Verantwortung wird zugleich unkenntlich gemacht:
„In den letzten Jahrzehnten sind die Wirtschaft und in ihr die Arbeitsplätze – ein zentraler Bereich für Kontrolle und Selbstwertgefühl – dem Regulierungs- und Schutzbereich des Staates immer mehr entglitten. Politische Deregulierung und ökonomische Globalisierung haben die nationale Politik überall in der westlichen Welt spürbar entmachtet.“
Das klingt gerade so, als sei diese Entwicklung nicht durch politische Entscheidungen befördert worden, als habe man nicht den größten Niedriglohnsektor Europas schaffen wollen, wie einst der Bundeskanzler Gerhard Schröder es vor Augen hatte. An anderer Stelle räumt Schwan das durchaus ein. Dann heißt es z. B.:
„Inzwischen hat die SPD viele der negativen Folgen der Agenda 2010 revidiert, vor allem hat sie in der jetzigen Legislaturperiode dafür gesorgt, dass der längst fällige Mindestlohn eingeführt wurde. Das wird ihr als Juniorpartner in der großen Koalition allerdings kaum zugerechnet, und den Kern der Enttäuschung und Abwendung ehemaliger Wähler hat sie damit nicht erreicht.“
„Viele der negativen Folgen“ – davon sind Teile eingeschränkt worden, Sanktionen wurden jedoch verschärft. Andrea Nahles als Bundesministerin zeichnete sich gerade dadurch aus, darüber können schöne Vokabeln nicht hinwegtäuschen. Und auch früher, vor der Agenda 2010, gab es Sanktionsmöglichkeiten für Leistungsbezieher, die sich nicht an ihre Pflichten hielten, das wird heute gerne übersehen. Und der Mindestlohn? Er ist nahe am Hungerlohn.
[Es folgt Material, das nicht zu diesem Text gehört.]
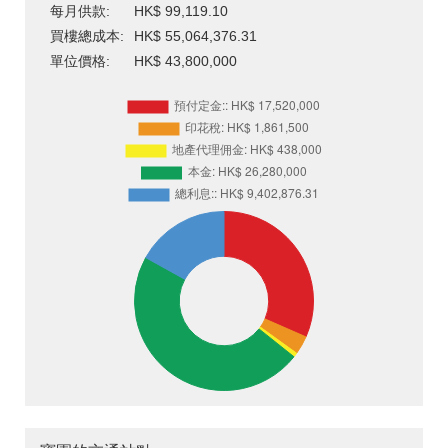
每月供款:
HK$ 99,119.10
買樓總成本:
HK$ 55,064,376.31
單位價格:
HK$ 43,800,000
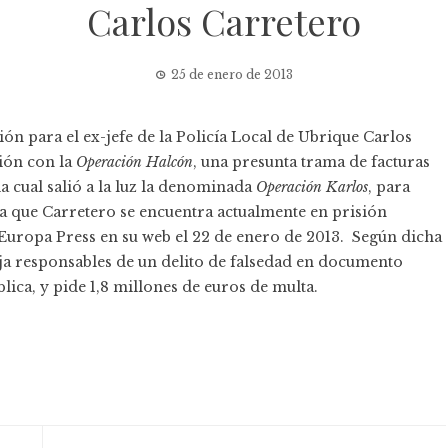
Carlos Carretero
25 de enero de 2013
sión para el ex-jefe de la Policía Local de Ubrique Carlos
ción con la
Operación Halcón
, una presunta trama de facturas
la cual salió a la luz la denominada
Operación Karlos
, para
la que Carretero se encuentra actualmente en prisión
uropa Press en su web el 22 de enero de 2013. Según dicha
reja responsables de un delito de falsedad en documento
lica, y pide 1,8 millones de euros de multa.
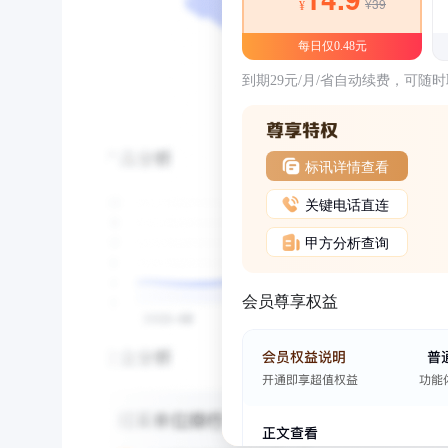
¥39
¥
每日仅0.48元
到期29元/月/省自动续费，可随
标讯详情查看
关键电话直连
甲方分析查询
会员尊享权益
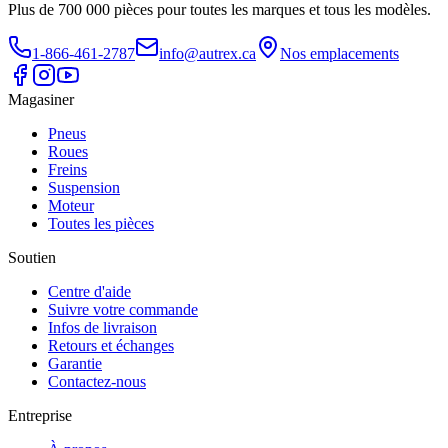
Plus de 700 000 pièces pour toutes les marques et tous les modèles.
1-866-461-2787
info@autrex.ca
Nos emplacements
Magasiner
Pneus
Roues
Freins
Suspension
Moteur
Toutes les pièces
Soutien
Centre d'aide
Suivre votre commande
Infos de livraison
Retours et échanges
Garantie
Contactez-nous
Entreprise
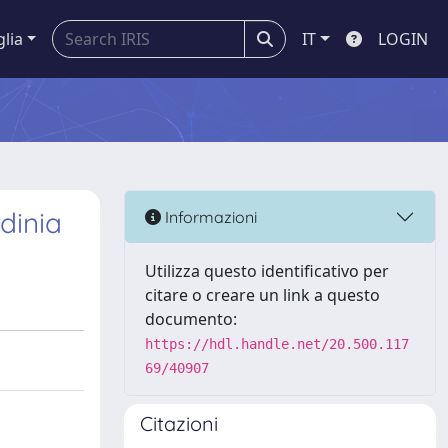
glia
IT
LOGIN
dinia
Informazioni
Utilizza questo identificativo per
citare o creare un link a questo
documento:
https://hdl.handle.net/20.500.117
69/40907
Citazioni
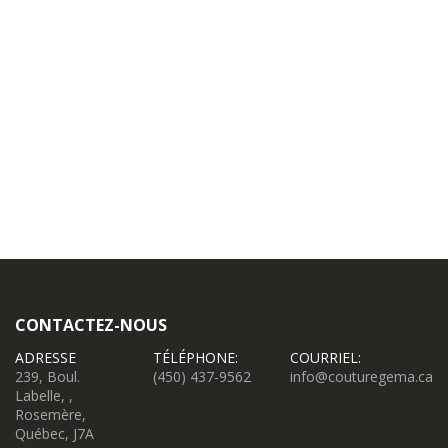
CONTACTEZ-NOUS
ADRESSE
TÉLÉPHONE:
COURRIEL:
239, Boul.
(450) 437-9562
info@couturegema.ca
Labelle, ,
Rosemère,
Québec, J7A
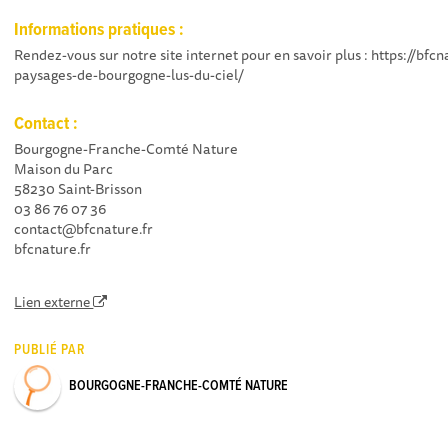
Informations pratiques :
Rendez-vous sur notre site internet pour en savoir plus : https://bfc
paysages-de-bourgogne-lus-du-ciel/
Contact :
Bourgogne-Franche-Comté Nature
Maison du Parc
58230 Saint-Brisson
03 86 76 07 36
contact@bfcnature.fr
bfcnature.fr
Lien externe
PUBLIÉ PAR
BOURGOGNE-FRANCHE-COMTÉ NATURE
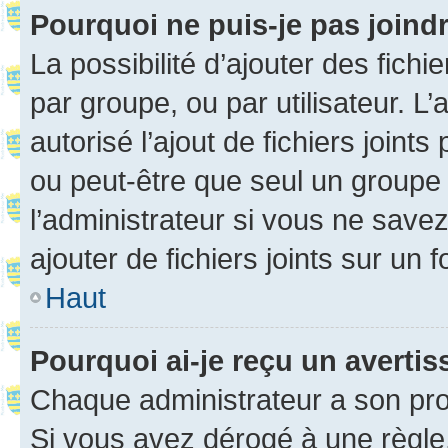
Pourquoi ne puis-je pas joind
La possibilité d’ajouter des fichi
par groupe, ou par utilisateur. L
autorisé l’ajout de fichiers joint
ou peut-être que seul un groupe 
l’administrateur si vous ne sav
ajouter de fichiers joints sur un 
Haut
Pourquoi ai-je reçu un averti
Chaque administrateur a son pro
Si vous avez dérogé à une règle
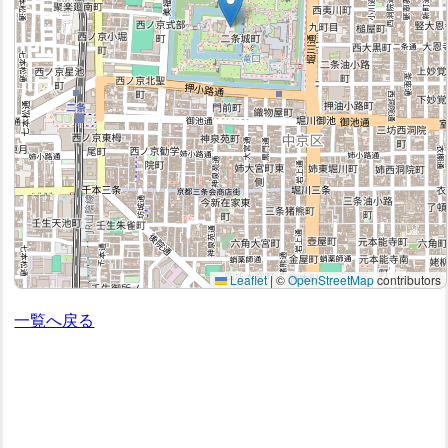
Leaflet
|
©
OpenStreetMap
contributors
一覧へ戻る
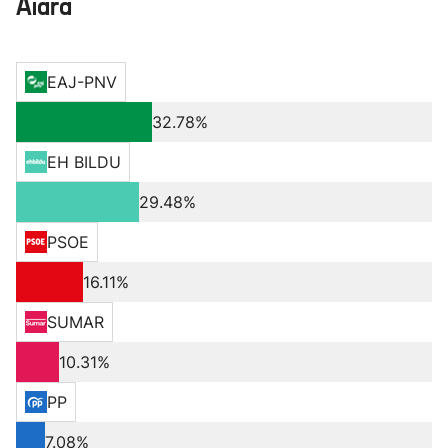
Aiara
EAJ-PNV
32.78%
EH BILDU
29.48%
PSOE
16.11%
SUMAR
10.31%
PP
7.08%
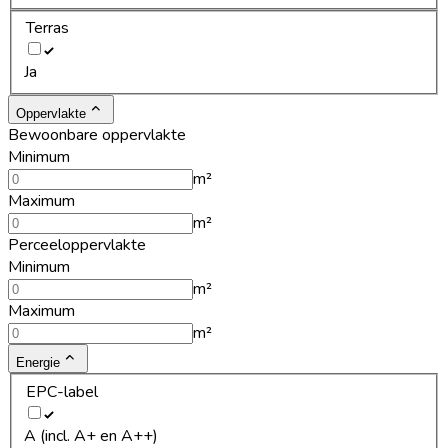
Terras
Ja
Oppervlakte
Bewoonbare oppervlakte
Minimum
m²
Maximum
m²
Perceeloppervlakte
Minimum
m²
Maximum
m²
Energie
EPC-label
A (incl. A+ en A++)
„Dass die SPD frustrierte Wähler an die Rechte verloren hat, ist also zu erklären. Wie kann sie sie zurückgewinnen und Nichtwähler mobilisieren? Sie muss, um wieder Glaubwürdigkeit zu erlangen, Fehlentwicklungen der eigenen Politik eingestehen und korrigieren.“
Ja, aber in welche Richtung, einfach zurück zum Alten?
„Neben der Nichteinführung des Mindestlohns lag der wichtigste Fehler der Agenda 2010 darin, nach einem Jahr Arbeitslosigkeit das Arbeitslosengeld II auf niedrigem Niveau einzuführen, mit all den demütigenden Auflagen, z. B. das Angesparte offenzulegen und vor der staatlichen Unterstützung zu verbrauchen. Den Arbeitslosen wurde de facto die Schuld für Ihre Arbeitslosigkeit zugeschrieben. Das war eine bis heute anhaltende tiefe Kränkung. Hier muss die SPD aussprechen, dass dies ungerecht und falsch war, um die betroffenen Menschen zurückzugewinnen.“
Eben, eine Rückkehr zur alten Arbeitsgesellschaft, kein Blick nach vorn, keine Erneuerung, die an der Stellung der Bürger im Gemeinwesen ansetzt und sie zum Maßstab für Sozial- und Arbeitsmarktpolitik macht.